**Required work**
Each entry should be printed exactly, with its images omitted.

*** Data provided ***

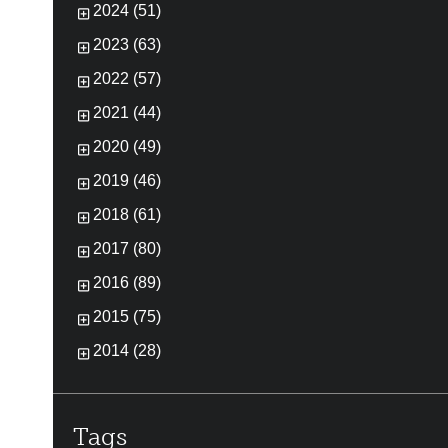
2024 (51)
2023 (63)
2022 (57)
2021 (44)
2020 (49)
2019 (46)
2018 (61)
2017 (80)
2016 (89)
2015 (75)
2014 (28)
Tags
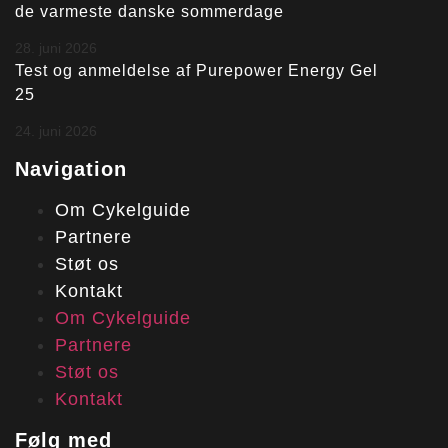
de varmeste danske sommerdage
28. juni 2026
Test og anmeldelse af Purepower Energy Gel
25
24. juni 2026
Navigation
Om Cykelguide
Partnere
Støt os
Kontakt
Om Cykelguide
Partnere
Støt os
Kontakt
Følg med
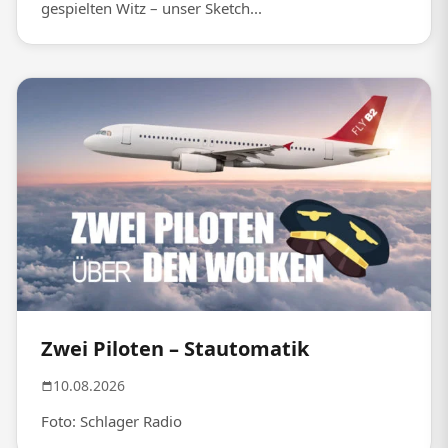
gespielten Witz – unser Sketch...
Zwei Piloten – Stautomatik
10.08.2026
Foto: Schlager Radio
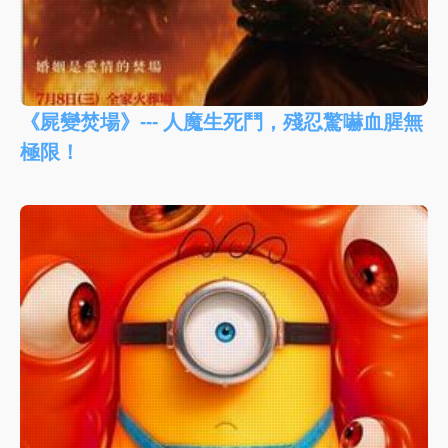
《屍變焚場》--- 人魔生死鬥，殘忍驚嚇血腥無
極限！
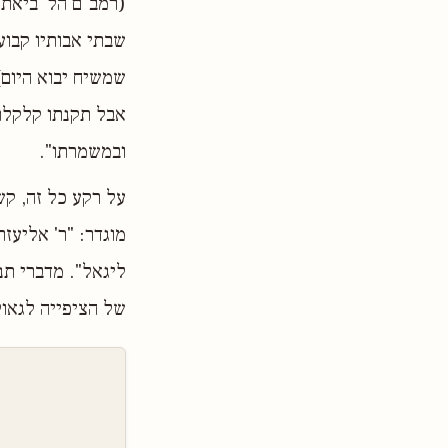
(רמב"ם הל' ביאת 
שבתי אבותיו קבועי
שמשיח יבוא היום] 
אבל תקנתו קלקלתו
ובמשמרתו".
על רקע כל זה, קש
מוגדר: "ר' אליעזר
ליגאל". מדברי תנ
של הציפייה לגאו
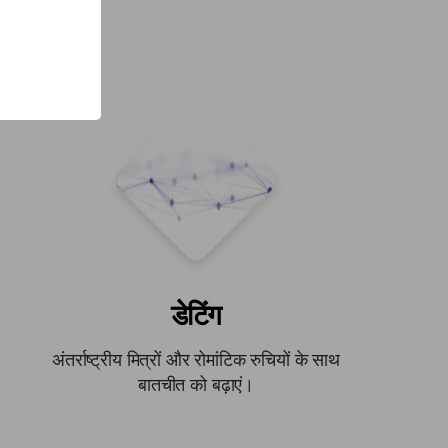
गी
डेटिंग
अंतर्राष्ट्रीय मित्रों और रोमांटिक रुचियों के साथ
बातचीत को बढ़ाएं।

*** End of Data provided ***

**Your solution**
2024 (51)
2023 (63)
2022 (57)
2021 (44)
2020 (49)
2019 (46)
2018 (61)
2017 (80)
2016 (89)
2015 (75)
2014 (28)
Tags
de varmeste danske sommerdage
28. juni 2026
Test og anmeldelse af Purepower Energy Gel
25
24. juni 2026
Navigation
Om Cykelguide
Partnere
Støt os
Kontakt
Om Cykelguide
Partnere
Støt os
Kontakt
Følg med
gespielten Witz – unser Sketch...
Zwei Piloten – Stautomatik
10.08.2026
Foto: Schlager Radio
《屍變焚場》--- 人魔生死鬥，殘忍驚嚇血腥無
極限！
(רמב"ם הל' ביאת 
שבתי אבותיו קבועי
שמשיח יבוא היום] 
אבל תקנתו קלקלתו
ובמשמרתו".
על רקע כל זה, קש
מוגדר: "ר' אליעזר
ליגאל". מדברי תנ
של הציפייה לגאו
गी
डेटिंग
अंतर्राष्ट्रीय मित्रों और रोमांटिक रुचियों के साथ
बातचीत को बढ़ाएं।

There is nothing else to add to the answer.